By David Freedlander
It’s Saturday night, and Zum Schneider, the anachronistic German beer hall on Seventh St. and Avenue C, is packed with the ruddy faces of East Village revelers stopping in for a pint of genuine Bavarian pilsner and some Wiener schnitzel.
But if the bar’s landlords have their way, all of this merrymaking will cease, possibly as soon as this summer.
The bar was served an eviction notice by the board of the Housing Development Fund Corporation co-op above the establishment. They have a court date in two weeks.
Zum Schneider is being accused of, among other things, excessive noise, attracting vermin and blocking the sidewalk entrance to the apartment building. All of which the bar’s supporters say is hogwash, a ploy to get them kicked out so the landlords can raise the rent.
“It’s obvious they can get more money from someone else being there so they are trying to use technical defects in the lease,” said Adam Bailey, the lawyer representing Zum Schneider. “H.D.F.C.’s are supposed to be helping the little guy, not kicking them out. This is un-American.”
The Housing Development Fund Corporation is a state program designed to allow residents who would otherwise be unable to afford a home to buy a share in an apartment building. H.D.F.C. buildings are required by law to remain available to low-income people.
When the bar’s owner, Sylvester Schneider, opened the place in 2001, Avenue C was still a gritty outpost in the rapidly gentrifying neighborhood, and the corner of Seventh and C was occupied by an abandoned video store that attracted drug dealers and derelicts. Now that Loisaida is cheek by jowl with trendy restaurants and chic boutiques, Schneider feels he is becoming the unwitting victim of his own success in turning the street around.
“They can double the rent if they kick us out,” he said. “We’ve contributed to make the neighborhood a better place. These people who are giving us a hard time have forgotten the past.”
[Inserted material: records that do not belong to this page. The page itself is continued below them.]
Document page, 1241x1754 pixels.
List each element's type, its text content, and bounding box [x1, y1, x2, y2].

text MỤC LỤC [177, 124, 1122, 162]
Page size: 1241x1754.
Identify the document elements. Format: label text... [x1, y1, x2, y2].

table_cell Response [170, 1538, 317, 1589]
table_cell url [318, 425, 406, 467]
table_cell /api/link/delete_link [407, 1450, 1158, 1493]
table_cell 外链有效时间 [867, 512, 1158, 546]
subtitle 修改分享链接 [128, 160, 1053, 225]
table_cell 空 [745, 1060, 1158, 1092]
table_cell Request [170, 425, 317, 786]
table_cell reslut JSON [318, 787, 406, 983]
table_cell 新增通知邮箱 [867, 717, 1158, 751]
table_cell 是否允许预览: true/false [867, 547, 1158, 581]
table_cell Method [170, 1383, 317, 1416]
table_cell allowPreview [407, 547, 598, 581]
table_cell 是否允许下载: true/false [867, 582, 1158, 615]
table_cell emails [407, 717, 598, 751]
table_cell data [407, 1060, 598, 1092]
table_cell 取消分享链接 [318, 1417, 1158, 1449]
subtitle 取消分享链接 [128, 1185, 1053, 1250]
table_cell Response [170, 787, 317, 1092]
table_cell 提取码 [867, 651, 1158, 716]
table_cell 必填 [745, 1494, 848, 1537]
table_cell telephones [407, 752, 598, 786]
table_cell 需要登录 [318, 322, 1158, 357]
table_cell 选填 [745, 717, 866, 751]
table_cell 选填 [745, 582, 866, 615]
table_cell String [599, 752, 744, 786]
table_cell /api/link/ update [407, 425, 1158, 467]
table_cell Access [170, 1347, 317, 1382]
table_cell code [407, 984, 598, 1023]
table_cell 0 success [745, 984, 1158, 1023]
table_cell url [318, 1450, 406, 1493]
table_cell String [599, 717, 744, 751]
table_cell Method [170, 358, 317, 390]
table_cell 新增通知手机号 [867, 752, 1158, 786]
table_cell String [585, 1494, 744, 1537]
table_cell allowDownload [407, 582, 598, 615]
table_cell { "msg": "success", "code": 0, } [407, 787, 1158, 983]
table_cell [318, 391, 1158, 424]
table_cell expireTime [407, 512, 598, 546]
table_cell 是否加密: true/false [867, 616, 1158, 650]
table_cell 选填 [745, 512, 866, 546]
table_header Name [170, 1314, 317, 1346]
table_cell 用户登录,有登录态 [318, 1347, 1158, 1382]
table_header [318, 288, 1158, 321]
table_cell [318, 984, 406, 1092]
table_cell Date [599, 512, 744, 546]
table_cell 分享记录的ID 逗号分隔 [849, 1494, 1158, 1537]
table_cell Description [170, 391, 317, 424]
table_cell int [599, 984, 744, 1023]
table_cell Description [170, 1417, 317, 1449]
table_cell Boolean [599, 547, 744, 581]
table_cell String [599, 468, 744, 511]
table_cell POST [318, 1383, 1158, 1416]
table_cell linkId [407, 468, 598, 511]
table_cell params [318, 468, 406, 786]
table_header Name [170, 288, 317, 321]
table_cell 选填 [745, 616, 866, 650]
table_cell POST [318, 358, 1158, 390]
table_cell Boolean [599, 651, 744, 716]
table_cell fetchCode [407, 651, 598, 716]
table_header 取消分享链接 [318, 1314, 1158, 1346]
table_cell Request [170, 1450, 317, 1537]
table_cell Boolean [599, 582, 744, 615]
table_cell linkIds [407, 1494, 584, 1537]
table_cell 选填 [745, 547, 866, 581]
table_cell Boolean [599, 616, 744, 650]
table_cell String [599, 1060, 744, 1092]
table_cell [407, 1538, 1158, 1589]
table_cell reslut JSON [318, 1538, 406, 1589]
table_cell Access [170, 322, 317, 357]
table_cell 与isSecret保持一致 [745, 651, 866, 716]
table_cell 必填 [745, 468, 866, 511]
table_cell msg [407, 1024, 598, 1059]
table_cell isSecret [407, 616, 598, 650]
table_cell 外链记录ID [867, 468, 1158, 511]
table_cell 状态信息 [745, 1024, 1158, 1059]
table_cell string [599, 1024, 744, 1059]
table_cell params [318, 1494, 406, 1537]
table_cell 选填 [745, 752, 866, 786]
The co-op board disputes that notion.
“Mr. Schneider has been ignoring the fact that this is a residential area,” said Conrad Wasmer, an attorney representing the board. “I think they would be willing to take a lower rent for someone else.”
Schneider moved to New York from his native Munich 17 years ago, hoping to make it as a rock star. When he started a family, he began to realize that the life of a musician wasn’t going to be enough, and so looked into buying a restaurant.
“I’d been in America 12 years and I was really missing home,” he said. “I missed the Bavarian beer gardens where everybody could bring their families and their children and their friends and sit together.”
Zum Schneider is now an odd piece of the Old World sitting on the Lower East Side. The wooden tables were handmade by Schneider’s father and the chairs imported from Munich. Most of the staff are from Germany, and all are fluent in the language. Oktoberfest is an annual event, and on Sundays during the Christmas season the bar holds Bavarian caroling events.
“This is the greatest thing that happened to this neighborhood,” said Michael Docher, a resident of the co-op who supports Zum Schneider. “There was no reason for anybody to come to Avenue C before Sylvester brought people here.”
“It’s so nice to be able to sit on Avenue C and drink a good beer,” concurred Rina Root, a longtime resident who was at the bar with her husband and 12-year-old daughter, Anna. “When we first moved here you couldn’t even get an in-date yogurt.”
When Schneider first rented the space five years ago, the makeup of the co-op board that lived in the building was much different. The new board is determined, he thinks, to get rid of him.
“I’ve been more or less harassed for three years,” he said. “I’ve been a good boy and I did whatever they asked me to do. They are throwing as many sticks and stones at us as they can. I am willing to compromise but they need to step back.”
In the meantime, Schneider and his supporters are fighting the eviction order. A petition that circulates among the tables has garnered 600 signatures. An online version has over 1,100 names.
Most of the patrons are now savoring their bites of schupfnudeln and their sips of Spaten, knowing that the days of their local biergarten may be numbered.
“Where else can you get a pint of beer like that?” said Eddie As, a customer who travels all the way from Long Island City, as he held a golden-tinted lager up to the light. “This is a part of New York. You close this place it’s like closing Rockefeller Center. It’d be a shame. It’s all about greed.”